## TEXTE À ANALYSER
....................

Le Royaume-Uni se trouve, pour sa part, dans une situation particulière au regard de la défense antimissile, du fait de l’implantation sur son territoire d’un des radars d’alerte avancée susceptible d’intervenir dans l’architecture du système. Les Etats-Unis ont, par conséquent, besoin du soutien britannique pour mettre en _uvre leur projet. Est-il acquis aujourd’hui ? La position britannique a évolué depuis un an, passant d’une réticence prudente à une bienveillance dont témoigne la déclaration commune adoptée par les Etats-Unis et le Royaume-Uni suite à la rencontre entre le Premier ministre britannique et le Président américain, le 23 février dernier. Dans ce texte, le Royaume-Uni semble rejoindre l’analyse de la menace telle qu’elle est présentée par les Etats-Unis (" menace commune qui trouve son origine dans la prolifération croissante des armes de destruction massive et de missiles toujours plus sophistiqués ") et souligne la nécessité d’un processus de consultation qui se traduise par une revue stratégique. Le texte appelle enfin à un rééquilibrage entre défense et dissuasion ainsi qu’à une double action en faveur de la non-prolifération et la contre-prolifération. En réalité, les Britanniques sont tiraillés entre des tendances très favorables à la défense antimissile (que l’on rencontre dans les milieux militaires et du renseignement) et une réalité politique marquée par un engagement européen, notamment aux côtés de la France, en matière de défense. Le Royaume-Uni se détermine également en fonction de sa propre dissuasion nucléaire. L’arme nucléaire suscite en effet aujourd’hui au Royaume-Uni au mieux l’indifférence, au pire l’embarras. Ce pays voit, par conséquence, dans une réflexion conjointe avec les Etats-Unis sur l’arme nucléaire l’occasion d’aborder ce sujet " par le haut ".

....................

## TÂCHE À RÉALISER 1
Répondez à ces questions sur le texte consacré à la position britannique face à la défense antimissile :
(a) Quelle installation implantée sur le territoire britannique place le Royaume-Uni dans une situation particulière ?
(b) À quelle date a eu lieu la rencontre entre le Premier ministre britannique et le Président américain ?
(c) Dans quels milieux rencontre-t-on des tendances très favorables à la défense antimissile ?
## TÂCHE À RÉALISER 2
Poursuivez le texte sur la position britannique face à la défense antimissile après sa dernière phrase.

## Données de points clés humains
....................

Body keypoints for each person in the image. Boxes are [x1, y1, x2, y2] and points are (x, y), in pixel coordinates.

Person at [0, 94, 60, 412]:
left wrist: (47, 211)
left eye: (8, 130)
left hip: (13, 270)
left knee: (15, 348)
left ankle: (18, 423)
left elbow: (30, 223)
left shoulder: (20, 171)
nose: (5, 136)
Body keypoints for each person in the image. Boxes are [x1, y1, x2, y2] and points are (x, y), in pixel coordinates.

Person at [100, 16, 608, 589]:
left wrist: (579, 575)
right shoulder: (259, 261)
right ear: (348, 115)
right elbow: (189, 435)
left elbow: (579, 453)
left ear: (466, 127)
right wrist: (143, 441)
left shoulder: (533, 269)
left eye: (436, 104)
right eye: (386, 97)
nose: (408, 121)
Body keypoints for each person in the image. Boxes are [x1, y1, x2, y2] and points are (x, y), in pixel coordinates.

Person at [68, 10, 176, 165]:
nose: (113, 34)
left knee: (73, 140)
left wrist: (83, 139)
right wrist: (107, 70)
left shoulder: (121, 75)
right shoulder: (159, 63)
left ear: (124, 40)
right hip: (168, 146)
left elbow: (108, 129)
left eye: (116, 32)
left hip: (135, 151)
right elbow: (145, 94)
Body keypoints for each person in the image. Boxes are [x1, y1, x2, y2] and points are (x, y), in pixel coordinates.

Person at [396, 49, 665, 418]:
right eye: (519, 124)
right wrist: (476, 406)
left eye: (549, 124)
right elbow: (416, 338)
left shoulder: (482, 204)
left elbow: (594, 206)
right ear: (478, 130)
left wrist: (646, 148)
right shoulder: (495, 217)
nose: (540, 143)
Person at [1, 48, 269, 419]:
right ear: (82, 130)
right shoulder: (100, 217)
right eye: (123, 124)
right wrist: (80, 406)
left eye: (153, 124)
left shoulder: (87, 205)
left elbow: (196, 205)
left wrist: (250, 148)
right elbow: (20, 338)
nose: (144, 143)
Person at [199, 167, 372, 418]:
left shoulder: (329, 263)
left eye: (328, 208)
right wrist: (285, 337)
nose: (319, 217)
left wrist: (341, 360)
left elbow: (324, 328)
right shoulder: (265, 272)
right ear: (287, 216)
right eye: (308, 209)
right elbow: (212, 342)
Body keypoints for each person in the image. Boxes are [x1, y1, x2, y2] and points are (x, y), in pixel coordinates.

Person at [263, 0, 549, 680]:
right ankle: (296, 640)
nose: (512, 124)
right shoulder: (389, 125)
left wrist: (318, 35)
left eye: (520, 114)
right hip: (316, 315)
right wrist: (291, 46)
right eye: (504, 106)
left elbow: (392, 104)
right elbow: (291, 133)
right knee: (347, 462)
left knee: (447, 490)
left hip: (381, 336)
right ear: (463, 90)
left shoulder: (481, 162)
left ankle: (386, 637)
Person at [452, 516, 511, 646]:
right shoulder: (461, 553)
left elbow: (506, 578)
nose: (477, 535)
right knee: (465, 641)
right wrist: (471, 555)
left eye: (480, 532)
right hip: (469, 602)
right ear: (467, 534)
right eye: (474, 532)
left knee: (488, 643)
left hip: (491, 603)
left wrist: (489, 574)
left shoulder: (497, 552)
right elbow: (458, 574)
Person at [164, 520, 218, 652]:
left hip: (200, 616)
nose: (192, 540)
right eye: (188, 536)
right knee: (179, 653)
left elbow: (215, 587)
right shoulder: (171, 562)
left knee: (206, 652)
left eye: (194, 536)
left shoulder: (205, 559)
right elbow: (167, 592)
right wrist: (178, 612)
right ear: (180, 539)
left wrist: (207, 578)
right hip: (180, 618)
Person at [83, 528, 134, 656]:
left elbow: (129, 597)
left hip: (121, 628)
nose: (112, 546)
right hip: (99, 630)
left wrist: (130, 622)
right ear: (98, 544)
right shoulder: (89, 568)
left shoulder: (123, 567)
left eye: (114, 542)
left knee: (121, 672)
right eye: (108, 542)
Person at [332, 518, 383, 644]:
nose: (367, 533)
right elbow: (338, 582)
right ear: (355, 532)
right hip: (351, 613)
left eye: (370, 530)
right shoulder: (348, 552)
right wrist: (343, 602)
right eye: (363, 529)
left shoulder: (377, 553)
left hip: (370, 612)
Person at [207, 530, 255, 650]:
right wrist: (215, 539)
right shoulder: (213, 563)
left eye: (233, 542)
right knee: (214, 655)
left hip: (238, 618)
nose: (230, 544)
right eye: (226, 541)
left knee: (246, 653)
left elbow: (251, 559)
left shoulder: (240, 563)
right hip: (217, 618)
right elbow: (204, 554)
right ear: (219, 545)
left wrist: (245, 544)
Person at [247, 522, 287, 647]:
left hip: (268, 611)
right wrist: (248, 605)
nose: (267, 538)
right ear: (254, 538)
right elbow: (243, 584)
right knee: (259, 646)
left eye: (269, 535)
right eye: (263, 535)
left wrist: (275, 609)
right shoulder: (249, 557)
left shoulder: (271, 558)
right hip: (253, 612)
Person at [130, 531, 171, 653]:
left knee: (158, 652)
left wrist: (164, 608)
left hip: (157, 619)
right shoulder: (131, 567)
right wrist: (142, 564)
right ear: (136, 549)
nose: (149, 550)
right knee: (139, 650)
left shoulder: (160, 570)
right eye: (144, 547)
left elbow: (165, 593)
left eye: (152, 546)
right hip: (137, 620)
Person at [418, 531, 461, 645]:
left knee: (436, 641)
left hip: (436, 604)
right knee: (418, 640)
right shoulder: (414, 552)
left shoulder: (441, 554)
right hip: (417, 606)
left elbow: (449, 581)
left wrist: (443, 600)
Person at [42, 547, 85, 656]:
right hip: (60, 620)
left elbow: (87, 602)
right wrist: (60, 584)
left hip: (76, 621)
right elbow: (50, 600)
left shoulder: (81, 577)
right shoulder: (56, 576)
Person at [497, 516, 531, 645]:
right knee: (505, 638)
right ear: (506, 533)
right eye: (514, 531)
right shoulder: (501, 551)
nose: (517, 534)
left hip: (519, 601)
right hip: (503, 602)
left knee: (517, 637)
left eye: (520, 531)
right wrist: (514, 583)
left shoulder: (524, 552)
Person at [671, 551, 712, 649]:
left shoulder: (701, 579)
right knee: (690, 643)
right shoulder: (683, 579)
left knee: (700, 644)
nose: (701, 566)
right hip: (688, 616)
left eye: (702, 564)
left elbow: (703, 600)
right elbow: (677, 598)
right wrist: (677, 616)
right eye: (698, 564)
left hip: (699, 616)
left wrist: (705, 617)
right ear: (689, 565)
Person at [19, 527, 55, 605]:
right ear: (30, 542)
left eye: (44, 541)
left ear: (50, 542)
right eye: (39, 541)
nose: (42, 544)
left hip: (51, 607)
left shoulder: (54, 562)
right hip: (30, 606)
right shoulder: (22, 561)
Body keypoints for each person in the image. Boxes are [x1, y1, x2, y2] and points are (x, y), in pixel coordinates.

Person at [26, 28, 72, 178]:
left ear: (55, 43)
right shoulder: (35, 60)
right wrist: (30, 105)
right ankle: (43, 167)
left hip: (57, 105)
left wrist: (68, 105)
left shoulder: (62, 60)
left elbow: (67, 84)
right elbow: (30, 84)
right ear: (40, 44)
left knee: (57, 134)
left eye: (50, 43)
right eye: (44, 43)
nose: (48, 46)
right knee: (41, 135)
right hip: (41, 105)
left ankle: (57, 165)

....................

## CORRIGÉ 1
(a) Un des radars d'alerte avancée susceptible d'intervenir dans l'architecture du système.
(b) Le 23 février.
(c) Dans les milieux militaires et du renseignement.

## CORRIGÉ 2
Entre les positions française et britannique, l’Allemagne se caractérise par une attitude extrêmement prudente sur un sujet sur lequel elle répugne visiblement à se prononcer. L’Allemagne est en effet le pays le moins enclin à engager un débat stratégique sur les questions liées à la NMD, tant pour des raisons politiques que budgétaires ou stratégiques, liées à la Russie. Assiste-t-on actuellement à un infléchissement de la position allemande ? Ainsi, alors qu’en février 2001, le chancelier allemand avait insisté sur les risques de déstabilisation stratégique liés à la défense antimissile nationale lors de la conférence sur la sécurité de Munich, il a semblé atténuer ses critiques, le 28 février dernier, en déclarant que l’Allemagne ne pouvait pas se permettre d’ignorer les bénéfices économiques et technologiques qui pourraient être tirés d’un bouclier antimissile. Le porte-parole de la chancellerie a d’emblée précisé que la position allemande n’avait pas changé mais que Gerhard Schroeder avait soulevé un aspect particulier du dossier en rappelant qu’existaient des intérêts économiques dans ce dossier.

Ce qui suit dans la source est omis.